Wenn der Schiedsrichter auf dem Fußballplatz einen Schritt macht, sieht der Rasen für ihn an dieser Stelle nicht viel anders aus als in seiner Ausgangsposition. Für Mikroorganismen jedoch können die Umweltbedingungen unter seinen Füßen völlig unterschiedliche Milieus bedeuten. Denn gemessen in Körperlängen haben zwei Mikroorganismen, die eine Schrittlänge des Schiedsrichters voneinander entfernt sind, denselben Abstand wie ein Mensch in Frankfurt von einem Menschen in Florenz.
Auf dieser Skala merken auch Menschen, dass sich Umweltbedingungen wie das Wetter ändern. Ähnlich ist es mit den Bedingungen, denen Mikroorganismen ausgesetzt sind – nur dass sie in viel kleinerem Maßstab schwanken. So kann die Sauerstoffkonzentration im Boden bereits im Millimeterabstand stark variieren. Aber auch der Nährstoffgehalt und andere Faktoren verändern sich schon innerhalb kurzer Distanzen.
Ständiger Wechsel
Umweltbedingungen können sich jedoch nicht nur räumlich, sondern auch zeitlich ändern – und das sehr schnell und stark wechselnd. Etwa, wenn es anfängt zu regnen, sich eine Wolke vor die Sonne schiebt, eine Frucht von einem Strauch auf den Boden fällt, oder es Abend wird. Schon wenige Regentropfen können beispielsweise die Umwelt eines Bodenbakteriums vollkommen verändern. Umgekehrt erleben Mikroorganismen in einer Pfütze bei deren Austrocknen einen drastischen Wechsel der Bedingungen.

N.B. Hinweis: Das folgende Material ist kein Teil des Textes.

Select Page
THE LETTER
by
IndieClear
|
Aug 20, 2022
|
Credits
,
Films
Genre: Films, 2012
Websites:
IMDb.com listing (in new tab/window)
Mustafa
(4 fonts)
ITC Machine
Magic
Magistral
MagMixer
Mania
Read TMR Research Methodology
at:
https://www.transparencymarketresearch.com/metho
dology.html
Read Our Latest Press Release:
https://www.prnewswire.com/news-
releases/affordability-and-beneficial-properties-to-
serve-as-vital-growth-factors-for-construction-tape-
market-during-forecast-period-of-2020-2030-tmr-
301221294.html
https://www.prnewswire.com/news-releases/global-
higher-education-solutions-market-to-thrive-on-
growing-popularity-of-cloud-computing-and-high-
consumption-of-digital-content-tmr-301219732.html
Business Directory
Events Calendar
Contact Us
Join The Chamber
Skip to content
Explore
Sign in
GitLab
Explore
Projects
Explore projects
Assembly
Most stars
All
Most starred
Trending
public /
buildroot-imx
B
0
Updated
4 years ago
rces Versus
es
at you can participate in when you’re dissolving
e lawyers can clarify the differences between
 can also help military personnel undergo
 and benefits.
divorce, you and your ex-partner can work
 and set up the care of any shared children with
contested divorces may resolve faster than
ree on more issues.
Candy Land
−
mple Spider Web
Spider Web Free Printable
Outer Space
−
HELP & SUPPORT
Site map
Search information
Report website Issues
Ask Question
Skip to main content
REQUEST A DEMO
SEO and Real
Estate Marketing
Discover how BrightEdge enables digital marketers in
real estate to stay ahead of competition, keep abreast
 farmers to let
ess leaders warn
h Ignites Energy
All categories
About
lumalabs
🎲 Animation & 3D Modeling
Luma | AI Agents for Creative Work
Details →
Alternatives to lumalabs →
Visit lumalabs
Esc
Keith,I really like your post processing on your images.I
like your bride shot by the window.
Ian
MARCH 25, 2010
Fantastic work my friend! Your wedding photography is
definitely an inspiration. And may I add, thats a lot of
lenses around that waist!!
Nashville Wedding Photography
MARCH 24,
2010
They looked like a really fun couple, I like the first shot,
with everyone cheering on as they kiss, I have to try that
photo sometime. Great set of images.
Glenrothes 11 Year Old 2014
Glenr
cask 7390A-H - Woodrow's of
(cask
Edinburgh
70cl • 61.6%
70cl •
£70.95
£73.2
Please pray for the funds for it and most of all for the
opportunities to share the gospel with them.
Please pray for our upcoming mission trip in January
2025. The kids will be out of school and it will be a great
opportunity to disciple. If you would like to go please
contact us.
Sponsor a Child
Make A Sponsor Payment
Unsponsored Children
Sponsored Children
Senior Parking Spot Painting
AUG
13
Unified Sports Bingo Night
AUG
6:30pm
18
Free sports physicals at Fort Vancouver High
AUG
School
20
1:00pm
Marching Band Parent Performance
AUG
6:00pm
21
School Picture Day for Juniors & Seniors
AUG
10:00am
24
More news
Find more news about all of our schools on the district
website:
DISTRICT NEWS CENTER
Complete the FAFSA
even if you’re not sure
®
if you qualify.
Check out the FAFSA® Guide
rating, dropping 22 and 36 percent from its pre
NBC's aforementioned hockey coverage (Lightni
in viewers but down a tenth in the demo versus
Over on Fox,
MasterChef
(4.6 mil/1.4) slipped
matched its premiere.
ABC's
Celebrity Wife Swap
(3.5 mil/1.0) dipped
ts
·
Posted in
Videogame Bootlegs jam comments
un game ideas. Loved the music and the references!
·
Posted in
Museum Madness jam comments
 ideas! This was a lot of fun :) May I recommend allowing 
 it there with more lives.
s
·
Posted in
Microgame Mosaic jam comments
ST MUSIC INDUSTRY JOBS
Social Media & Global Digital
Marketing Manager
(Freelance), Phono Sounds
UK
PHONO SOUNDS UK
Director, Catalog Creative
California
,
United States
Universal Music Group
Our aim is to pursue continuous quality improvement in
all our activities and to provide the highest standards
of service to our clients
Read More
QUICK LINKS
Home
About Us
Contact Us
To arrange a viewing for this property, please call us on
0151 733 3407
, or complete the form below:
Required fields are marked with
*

Mikroorganismen sind heute und waren schon immer stetigen Änderungen der Umweltbedingungen ausgesetzt, wie einem plötzlichen Wechsel des Nährstoffangebots, langen Zeiten der Dürre oder dem Auftauchen von Feinden. Bakterien haben daher im Verlauf der Evolution zahlreiche Strategien entwickelt, mit dieser Unsicherheit umzugehen.